The right fund in the wrong bucket is still the wrong choice.
Goal-based investing flips this. Instead of one giant portfolio, you build smaller portfolios for specific goals, each matched to its time horizon and risk tolerance. The same money behaves very differently depending on what job it’s doing.
Why one portfolio doesn’t fit all goals
A house down payment in 5 years can’t tolerate equity volatility. If markets crash 30% the year before you need it, you’re stuck.
Retirement money 25 years away should be mostly equity. The volatility doesn’t matter because you have time. Treating it conservatively costs you decades of compounding.
A child’s education in 12 years sits in between. Some equity for growth, some debt for stability as the goal approaches.
If all this money sits in one bucket, you’re making bad tradeoffs in both directions. Too risky for short-term needs. Too conservative for long-term ones.
Short-term: 1 to 3 years
Goals like emergency fund, planned vacations, near-term car purchase, wedding expenses.
Right tools. Liquid funds, ultra-short duration funds, FDs. The job here is liquidity and safety. You’re not trying to grow this money. You’re trying to not lose it.
What to avoid. Equity. The volatility doesn’t have time to smooth out.
Medium-term: 3 to 7 years
Goals like house down payment, child’s school changes, early career education for self.
Right tools. Hybrid funds with 60 to 70% equity, some debt mutual funds, possibly short-duration debt. As you get closer to needing the money, shift more toward debt. This is called a glide path.
What to avoid. Pure equity for the entire period if you can’t accept a 20 to 30% drawdown right before you need the money.
Long-term: 7 years and beyond
Goals like retirement, kids’ higher education, long-term wealth building.

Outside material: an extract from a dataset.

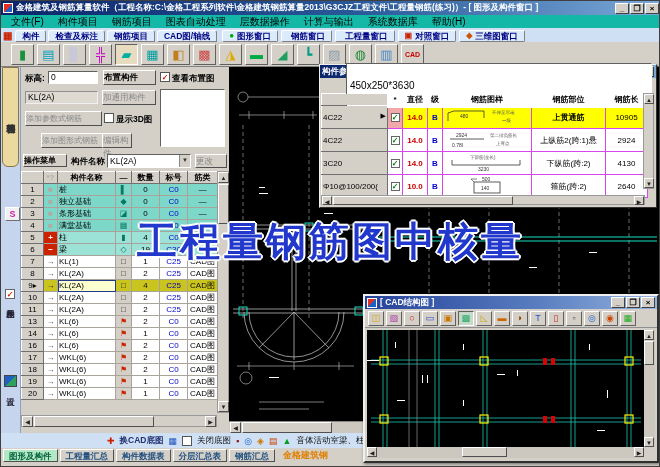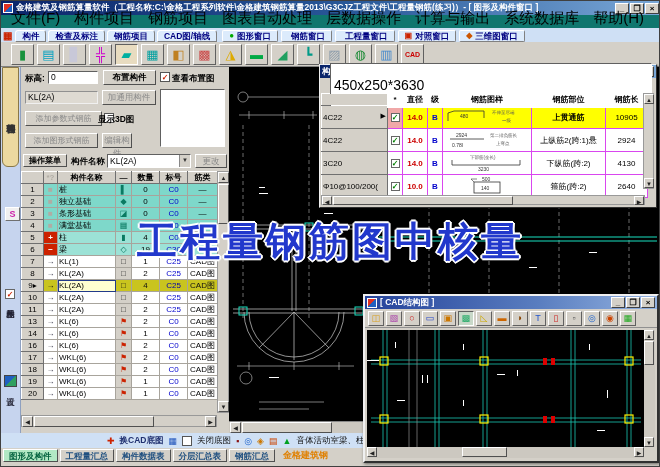"文件(F)" .menubar { align-items: flex-end -> flex-start; background: #0f766e -> #14b8a6; font-size: 15px -> 10px }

Right tools. Heavily equity. Mid-cap and multi-cap funds, some international exposure, a small allocation to gold and silver. The volatility along the way is the cost of long-term returns.
What to avoid. Excessive debt allocation that drags returns. Excessive cash sitting idle.

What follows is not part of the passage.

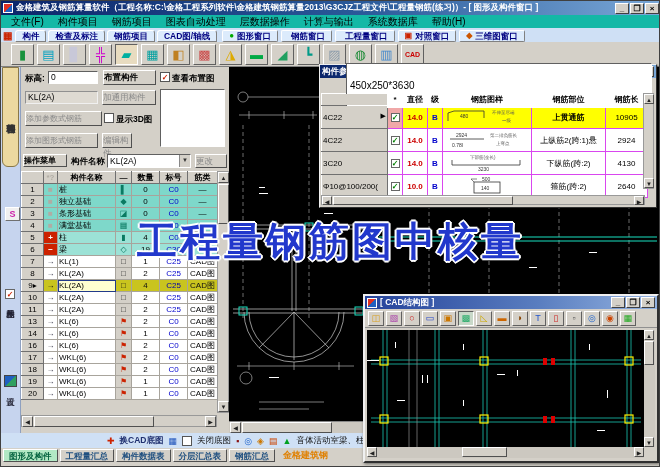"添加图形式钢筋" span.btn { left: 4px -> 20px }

Building it in one weekend
Step one. Write down your top three to five goals with amounts and timelines. Be specific. ‘Buy a house in 2031, ₹40 lakh down payment.’ Not vague phrases like ‘wealth building.’
Step two. Map your existing investments to goals. You’ll find some that don’t really map to anything. That’s normal.
Step three. Identify gaps. Goals that don’t have allocated investments yet. Goals that have too much allocated.
Step four. Rebalance the existing portfolio toward the right structure. Move emergency funds to liquid. Move long-term equity into the right categories. Use new money to fill gaps without selling existing investments tax-inefficiently.
Step five. Set up SIPs targeting each goal separately. The mental separation helps. When markets correct, you don’t panic about the long-term money because you know it has 15 years.
A practical example.
A 32-year-old HENRY with three goals.
Emergency fund of ₹6 lakh in 12 months: ₹50,000/month into a liquid fund.
House down payment of ₹50 lakh in 6 years: ₹40,000/month into a hybrid fund, glide path toward debt as it approaches.
Retirement at 60: ₹30,000/month into multi-cap and mid-cap equity, kept untouched.
Three buckets. Three time horizons. Three risk profiles. Same person.
The biggest benefit of goal-based investing isn’t the math. It’s the behavior. When markets crash, the long-term bucket still has 28 years. You don’t panic-sell because the goal isn’t immediate. When the short-term goal approaches, the money is already where it needs to be.
Money is a means. Goals give it meaning. That’s worth a weekend of work to set up properly.